● **Task objective**
Please repeat exactly, and only, the lines from the one containing "left eye: (767, 501)" through the end of the records below, with no pictures.

________________________

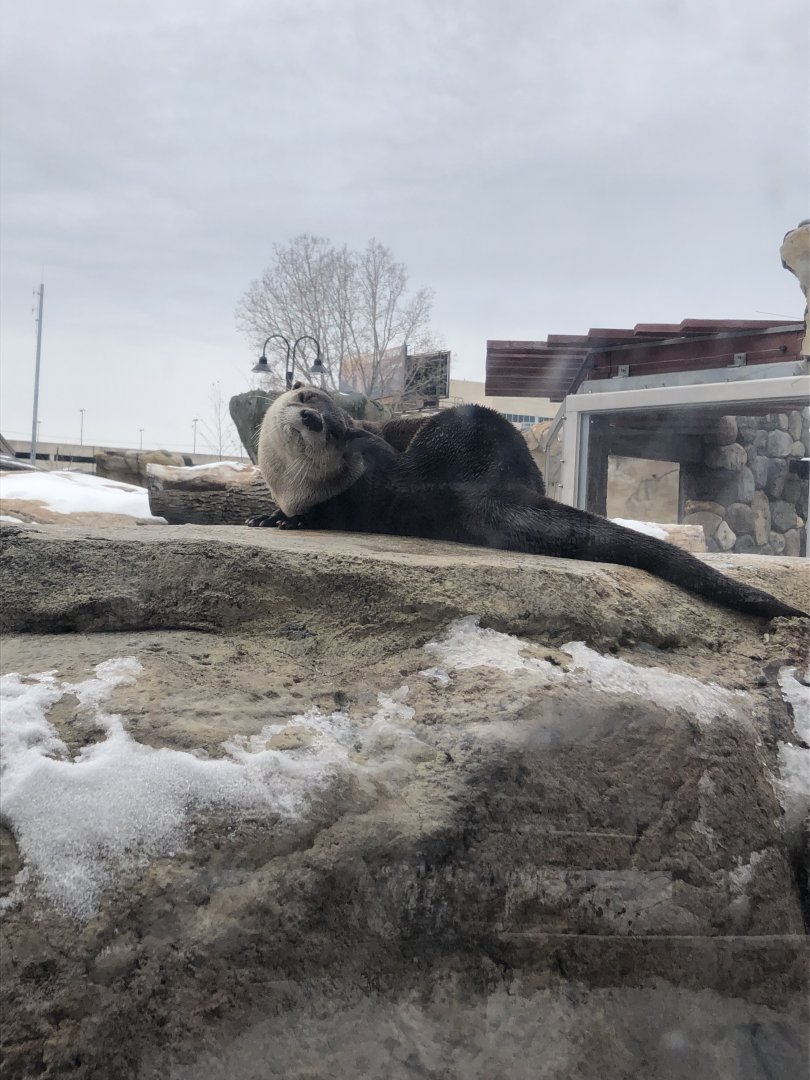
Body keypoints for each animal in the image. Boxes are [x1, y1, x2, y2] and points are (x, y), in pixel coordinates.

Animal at [250, 384, 806, 620]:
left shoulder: (344, 493)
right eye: (306, 399)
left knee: (406, 467)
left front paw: (290, 521)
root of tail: (490, 480)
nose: (314, 420)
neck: (291, 482)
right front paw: (264, 515)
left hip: (452, 433)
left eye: (328, 422)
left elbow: (329, 511)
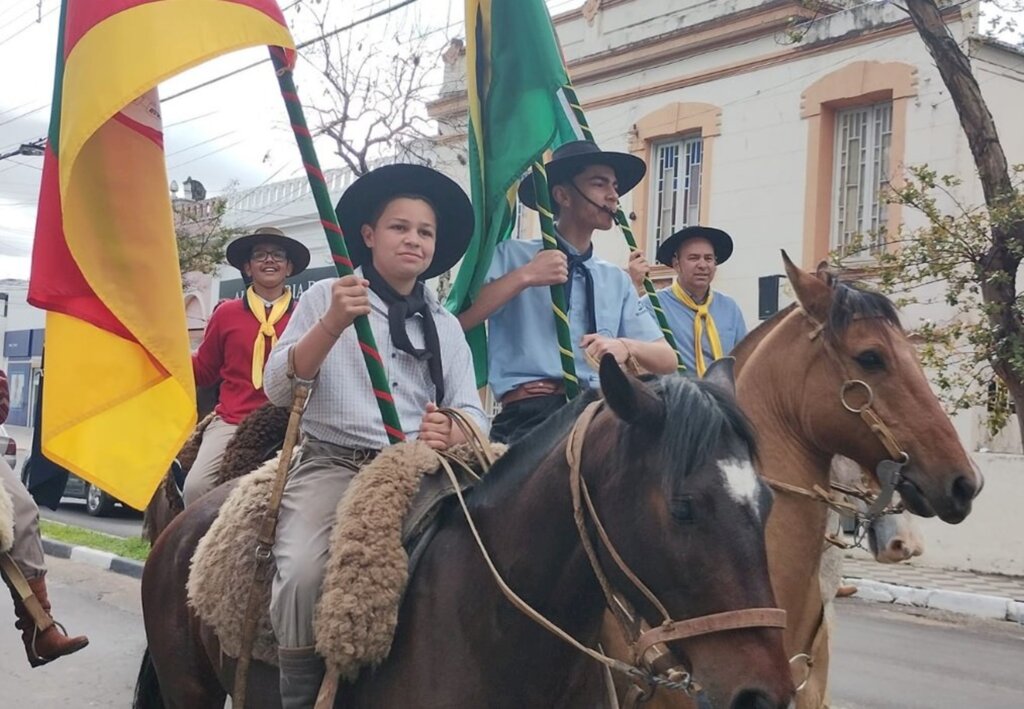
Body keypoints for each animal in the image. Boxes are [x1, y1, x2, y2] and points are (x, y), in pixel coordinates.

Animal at [134, 360, 790, 709]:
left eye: (767, 501)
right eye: (683, 508)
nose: (763, 694)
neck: (495, 627)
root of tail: (183, 528)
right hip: (188, 692)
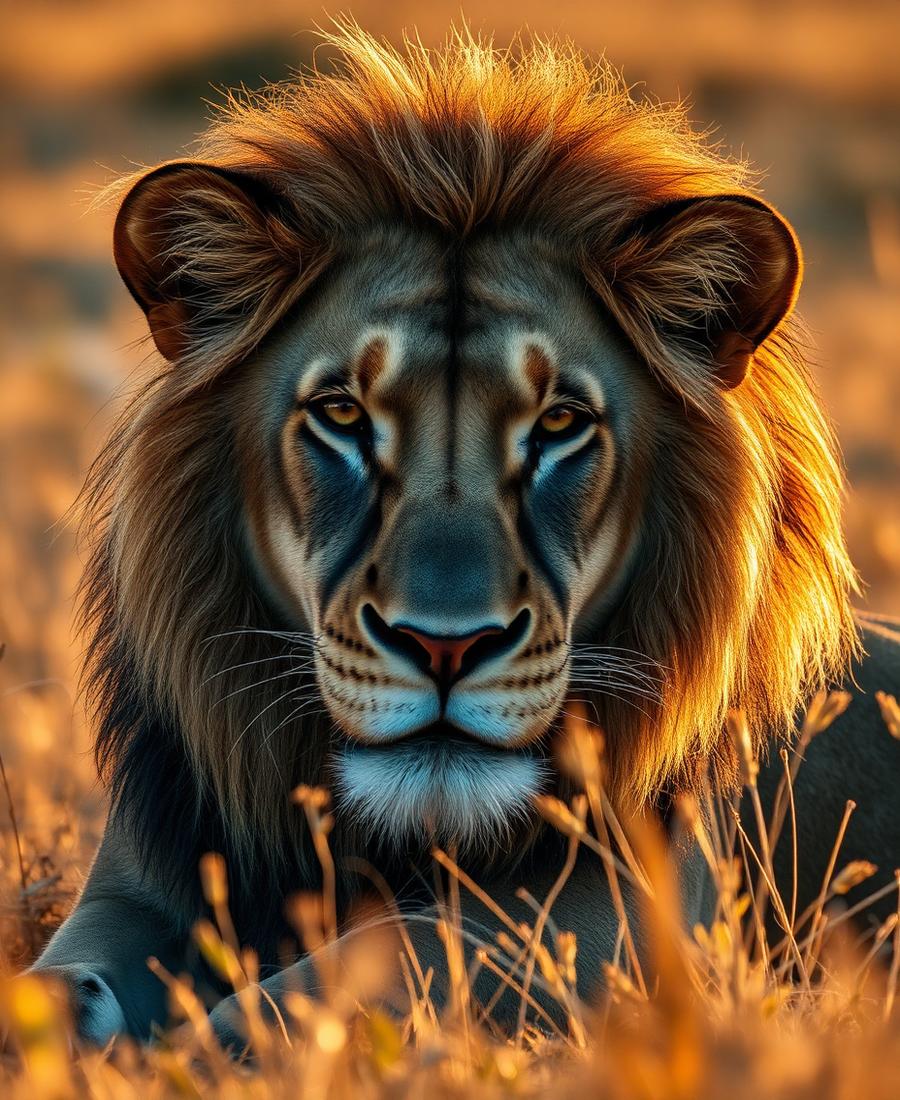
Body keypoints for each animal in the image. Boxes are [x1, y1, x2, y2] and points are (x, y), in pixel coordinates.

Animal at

________________________

● **Solution to this problem**
left eye: (767, 501)
right eye: (683, 508)
nose: (763, 694)
neck: (495, 627)
root of tail: (183, 528)
right hip: (188, 692)
Body keypoints for each animal in the image. Boxes are [x1, y1, x2, y2] and points are (x, y), in pixel coordinates.

Animal at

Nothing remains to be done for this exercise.